• [WHAT THE EXERCISE ASKS] Return each line of text read from the entries below as a JSON list of strings, one string per line, with blank lines omitted and the pictures left out.

• [DATA FOR THIS TASK]
▽

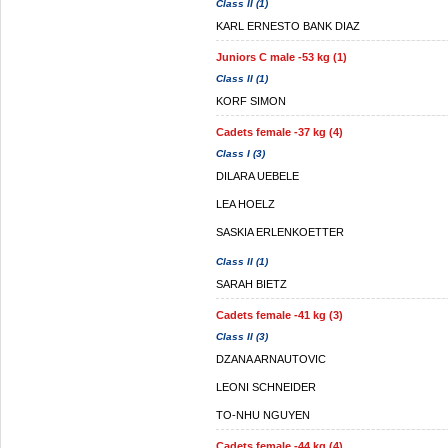
Class II (1)
KARL ERNESTO BANK DIAZ
Juniors C male -53 kg (1)
Class II (1)
KORF SIMON
Cadets female -37 kg (4)
Class I (3)
DILARA UEBELE
LEA HOELZ
SASKIA ERLENKOETTER
Class II (1)
SARAH BIETZ
Cadets female -41 kg (3)
Class II (3)
DZANA ARNAUTOVIC
LEONI SCHNEIDER
TO-NHU NGUYEN
Cadets female -44 kg (4)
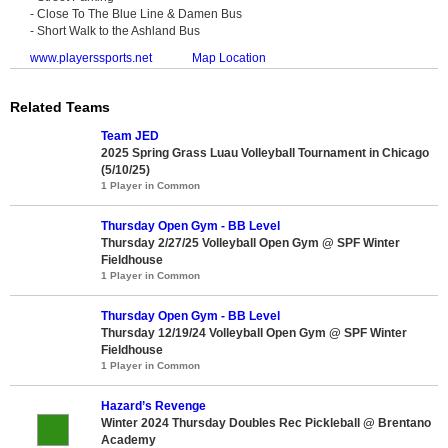
- Close To The Blue Line & Damen Bus
- Short Walk to the Ashland Bus
www.playerssports.net
Map Location
Related Teams
Team JED
2025 Spring Grass Luau Volleyball Tournament in Chicago
(5/10/25)
1 Player in Common
Thursday Open Gym - BB Level
Thursday 2/27/25 Volleyball Open Gym @ SPF Winter
Fieldhouse
1 Player in Common
Thursday Open Gym - BB Level
Thursday 12/19/24 Volleyball Open Gym @ SPF Winter
Fieldhouse
1 Player in Common
Hazard’s Revenge
Winter 2024 Thursday Doubles Rec Pickleball @ Brentano
Academy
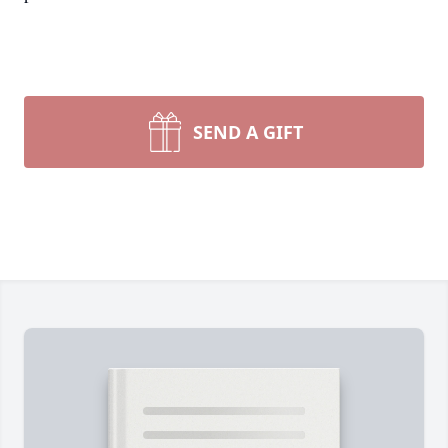
SEND A GIFT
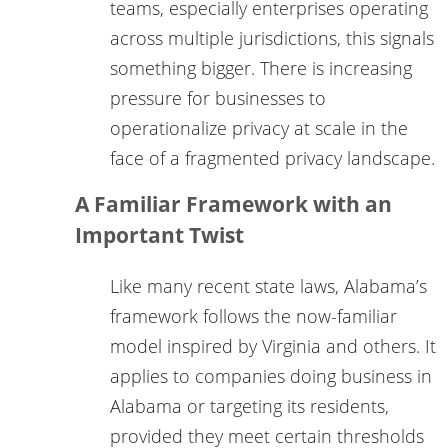
teams, especially enterprises operating
across multiple jurisdictions, this signals
something bigger. There is increasing
pressure for businesses to
operationalize privacy at scale in the
face of a fragmented privacy landscape.
A Familiar Framework with an
Important Twist
Like many recent state laws, Alabama’s
framework follows the now-familiar
model inspired by Virginia and others. It
applies to companies doing business in
Alabama or targeting its residents,
provided they meet certain thresholds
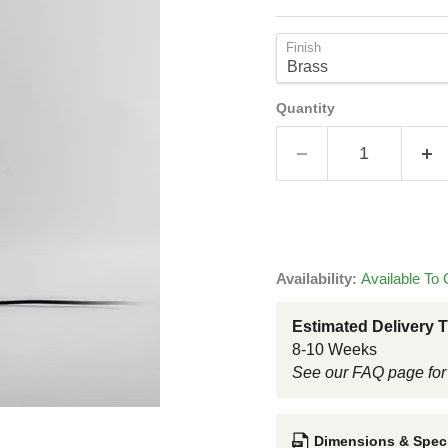
Finish
Quantity
Availability:
Available To 
Estimated Delivery 
8-10 Weeks
See our FAQ page for
Dimensions & Speci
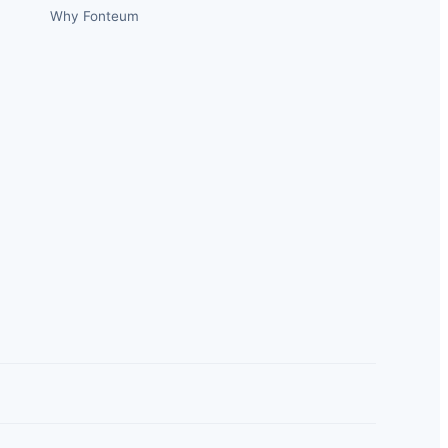
Why Fonteum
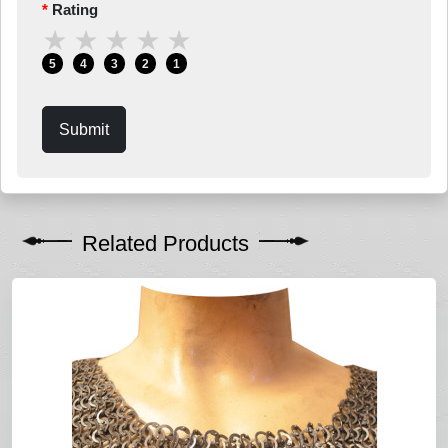
Rating
★
★
★
★
★
5
4
3
2
1
Submit
Related Products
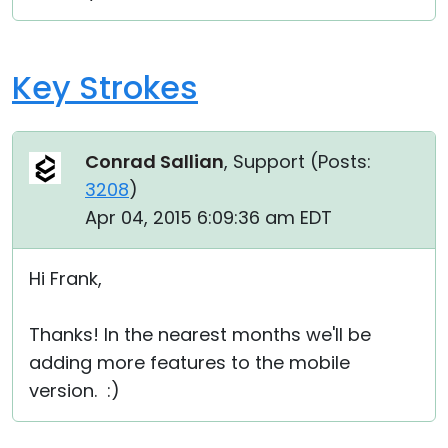
Cloud & On-Premise
Key Strokes
Conrad Sallian
, Support (
Posts:
3208
)
Apr 04, 2015 6:09:36 am EDT
Hi Frank,
Thanks! In the nearest months we'll be
adding more features to the mobile
version. :)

△

• [ANSWER SPACE]
[
  "Class II (1)",
  "KARL ERNESTO BANK DIAZ",
  "Juniors C male -53 kg (1)",
  "Class II (1)",
  "KORF SIMON",
  "Cadets female -37 kg (4)",
  "Class I (3)",
  "DILARA UEBELE",
  "LEA HOELZ",
  "SASKIA ERLENKOETTER",
  "Class II (1)",
  "SARAH BIETZ",
  "Cadets female -41 kg (3)",
  "Class II (3)",
  "DZANA ARNAUTOVIC",
  "LEONI SCHNEIDER",
  "TO-NHU NGUYEN",
  "Cadets female -44 kg (4)",
  "- Close To The Blue Line & Damen Bus",
  "- Short Walk to the Ashland Bus",
  "www.playerssports.net",
  "Map Location",
  "Related Teams",
  "Team JED",
  "2025 Spring Grass Luau Volleyball Tournament in Chicago",
  "(5/10/25)",
  "1 Player in Common",
  "Thursday Open Gym - BB Level",
  "Thursday 2/27/25 Volleyball Open Gym @ SPF Winter",
  "Fieldhouse",
  "1 Player in Common",
  "Thursday Open Gym - BB Level",
  "Thursday 12/19/24 Volleyball Open Gym @ SPF Winter",
  "Fieldhouse",
  "1 Player in Common",
  "Hazard’s Revenge",
  "Winter 2024 Thursday Doubles Rec Pickleball @ Brentano",
  "Academy",
  "SEND A GIFT",
  "teams, especially enterprises operating",
  "across multiple jurisdictions, this signals",
  "something bigger. There is increasing",
  "pressure for businesses to",
  "operationalize privacy at scale in the",
  "face of a fragmented privacy landscape.",
  "A Familiar Framework with an",
  "Important Twist",
  "Like many recent state laws, Alabama’s",
  "framework follows the now-familiar",
  "model inspired by Virginia and others. It",
  "applies to companies doing business in",
  "Alabama or targeting its residents,",
  "provided they meet certain thresholds",
  "Finish",
  "Quantity",
  "Availability:",
  "Available To ",
  "Estimated Delivery ",
  "8-10 Weeks",
  "See our FAQ page for",
  "Dimensions & Speci",
  "Why Fonteum",
  "Rating",
  "★",
  "★",
  "★",
  "★",
  "★",
  "5",
  "4",
  "3",
  "2",
  "1",
  "Submit",
  "Related Products",
  "Cloud & On-Premise",
  "Key Strokes",
  "Conrad Sallian",
  ", Support (",
  "Posts:",
  "3208",
  ")",
  "Apr 04, 2015 6:09:36 am EDT",
  "Hi Frank,",
  "Thanks! In the nearest months we'll be",
  "adding more features to the mobile",
  "version. :)"
]